La fondation se situait près du lieu de sépulture de saint Pallais, évêque de Saintes, où un premier monastère (Saint-Pallais) avait été fondé à la fin du VIᵉ siècle. Détruit lors des invasions normandes, il était ensuite passé entre des mains laïques. On y mentionne également l’existence d’une église appelée Sancta Maria Rotunda. Lors de la création du nouveau monastère bénédictin, celui-ci fut doté de nombreux biens et droits, notamment la faculté de battre monnaie, ainsi que plusieurs églises, dont celle de l’ancien monastère de Saint-Pallais avec ses terres attenantes.
Une grande église romane fut construite et consacrée en 1047. Elle est toujours conservée, bien que modifiée ultérieurement. La première abbesse de la communauté fut Constance (1047 – v. 1066).
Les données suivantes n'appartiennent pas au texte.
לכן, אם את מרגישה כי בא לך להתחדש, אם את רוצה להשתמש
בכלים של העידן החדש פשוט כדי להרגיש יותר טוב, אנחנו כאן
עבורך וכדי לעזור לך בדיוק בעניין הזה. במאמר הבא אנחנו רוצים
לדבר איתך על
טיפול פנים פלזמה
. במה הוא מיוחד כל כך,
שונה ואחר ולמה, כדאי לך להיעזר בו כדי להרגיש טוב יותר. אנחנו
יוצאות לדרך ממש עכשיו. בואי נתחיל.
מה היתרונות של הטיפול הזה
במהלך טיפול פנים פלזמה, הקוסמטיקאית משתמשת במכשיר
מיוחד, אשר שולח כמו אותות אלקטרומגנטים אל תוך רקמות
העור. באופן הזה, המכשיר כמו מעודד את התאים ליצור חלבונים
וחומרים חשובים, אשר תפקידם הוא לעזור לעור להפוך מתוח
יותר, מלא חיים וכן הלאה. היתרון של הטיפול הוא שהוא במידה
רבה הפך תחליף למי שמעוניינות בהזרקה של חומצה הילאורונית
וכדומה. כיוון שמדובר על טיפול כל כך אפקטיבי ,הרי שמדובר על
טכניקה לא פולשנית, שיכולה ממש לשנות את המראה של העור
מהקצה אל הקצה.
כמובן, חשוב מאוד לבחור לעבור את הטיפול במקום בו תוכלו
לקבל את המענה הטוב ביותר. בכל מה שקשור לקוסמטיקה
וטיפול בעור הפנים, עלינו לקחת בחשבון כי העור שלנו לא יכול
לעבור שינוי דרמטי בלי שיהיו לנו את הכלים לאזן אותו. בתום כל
Probablement en 1049, une bulle du pape Léon IX confirma la fondation, et au cours du XIIᵉ siècle, d’autres papes émirent également des documents concernant l’abbaye. De même, les ducs d’Aquitaine, les comtes de Poitou et plusieurs rois accordèrent des chartes de protection et de privilèges, faisant de l’abbaye un centre de pouvoir influent.
En 1242, après la bataille de Taillebourg, la ville de Saintes se retrouva en zone frontalière avec les territoires sous domination anglaise. Plus tard, en 1327, l’abbaye fut affectée par la guerre de Cent Ans, bien que les conséquences aient été relativement modérées par rapport à d’autres lieux de la région. À la même époque, un épisode de peste toucha également la communauté. Après ces événements, l’abbaye fut restaurée. Au XVIᵉ siècle, les guerres de Religion causèrent de nouveaux dommages, notamment en 1568.
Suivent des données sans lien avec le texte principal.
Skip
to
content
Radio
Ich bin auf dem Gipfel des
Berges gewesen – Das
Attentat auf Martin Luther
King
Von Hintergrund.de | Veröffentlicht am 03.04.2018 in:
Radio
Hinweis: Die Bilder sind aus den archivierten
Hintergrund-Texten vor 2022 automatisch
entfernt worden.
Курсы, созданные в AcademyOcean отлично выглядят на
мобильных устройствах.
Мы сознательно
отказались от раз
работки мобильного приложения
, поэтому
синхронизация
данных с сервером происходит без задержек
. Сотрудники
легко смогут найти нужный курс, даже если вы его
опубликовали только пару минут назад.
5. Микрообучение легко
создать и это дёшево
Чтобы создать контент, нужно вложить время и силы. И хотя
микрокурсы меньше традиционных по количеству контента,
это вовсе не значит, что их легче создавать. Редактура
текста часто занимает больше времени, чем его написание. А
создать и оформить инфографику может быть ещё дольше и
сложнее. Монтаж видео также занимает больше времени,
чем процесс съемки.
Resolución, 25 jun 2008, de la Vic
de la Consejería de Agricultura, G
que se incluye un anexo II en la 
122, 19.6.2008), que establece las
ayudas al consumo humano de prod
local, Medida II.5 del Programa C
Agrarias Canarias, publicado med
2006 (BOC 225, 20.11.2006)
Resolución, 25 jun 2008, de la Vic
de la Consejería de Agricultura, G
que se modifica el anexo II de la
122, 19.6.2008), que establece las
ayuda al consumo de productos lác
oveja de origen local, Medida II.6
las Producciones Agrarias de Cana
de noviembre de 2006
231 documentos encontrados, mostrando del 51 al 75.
Ce que les guerres n’avaient pas détruit fut provoqué par deux incendies au XVIIᵉ siècle, en 1608 et 1648, obligeant à reconstruire une grande partie des bâtiments conventuels. Après une période de déclin, la vie monastique prit fin en 1792 à cause de la Révolution. Une fois abandonné par les religieuses, le site fut en partie détruit, puis utilisé comme prison et caserne. Au cours du XXᵉ siècle, l’ensemble fut progressivement restauré ; l’église retrouva sa fonction cultuelle en 1942 et, aujourd’hui, le monastère accueille des activités culturelles autour de la musique.
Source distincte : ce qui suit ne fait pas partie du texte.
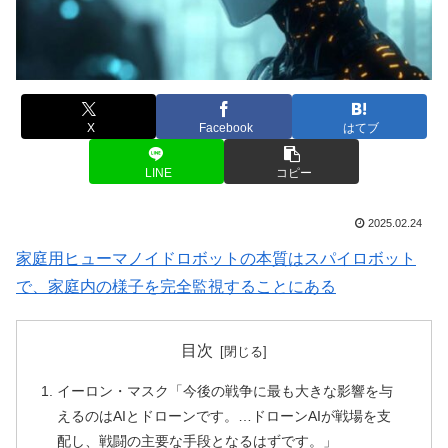
X
Facebook
はてブ
LINE
コピー
2025.02.24
家庭用ヒューマノイドロボットの本質はスパイロボット
で、家庭内の様子を完全監視することにある
目次
イーロン・マスク「今後の戦争に最も大きな影響を与
えるのはAIとドローンです。…ドローンAIが戦場を支
配し、戦闘の主要な手段となるはずです。」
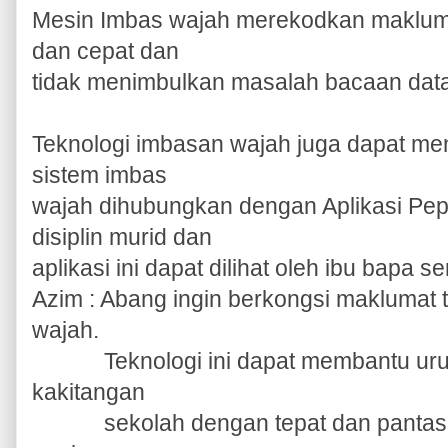
Mesin Imbas wajah merekodkan makluma
dan cepat dan
tidak menimbulkan masalah bacaan data
Teknologi imbasan wajah juga dapat me
sistem imbas
wajah dihubungkan dengan Aplikasi Pe
disiplin murid dan
aplikasi ini dapat dilihat oleh ibu bapa s
Azim : Abang ingin berkongsi maklumat 
wajah.
Teknologi ini dapat membantu urusa
kakitangan
sekolah dengan tepat dan pantas. S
Parmi les structures conservées, l’église médiévale se distingue, avec des éléments datant de la construction initiale du XIᵉ siècle, bien que remaniés entre les XIIᵉ et XVᵉ siècles. Il s’agit d’une église à nef unique, avec transept et abside en hémicycle, couverte de deux coupoles. La façade, construite dans le second quart du XIIᵉ siècle, se distingue par sa richesse sculpturale, malgré les mutilations infligées par les huguenots et les restaurations du XXᵉ siècle. La décoration s’organise en deux niveaux, chacun comportant trois arcs, avec une mise en valeur du portail central au niveau inférieur.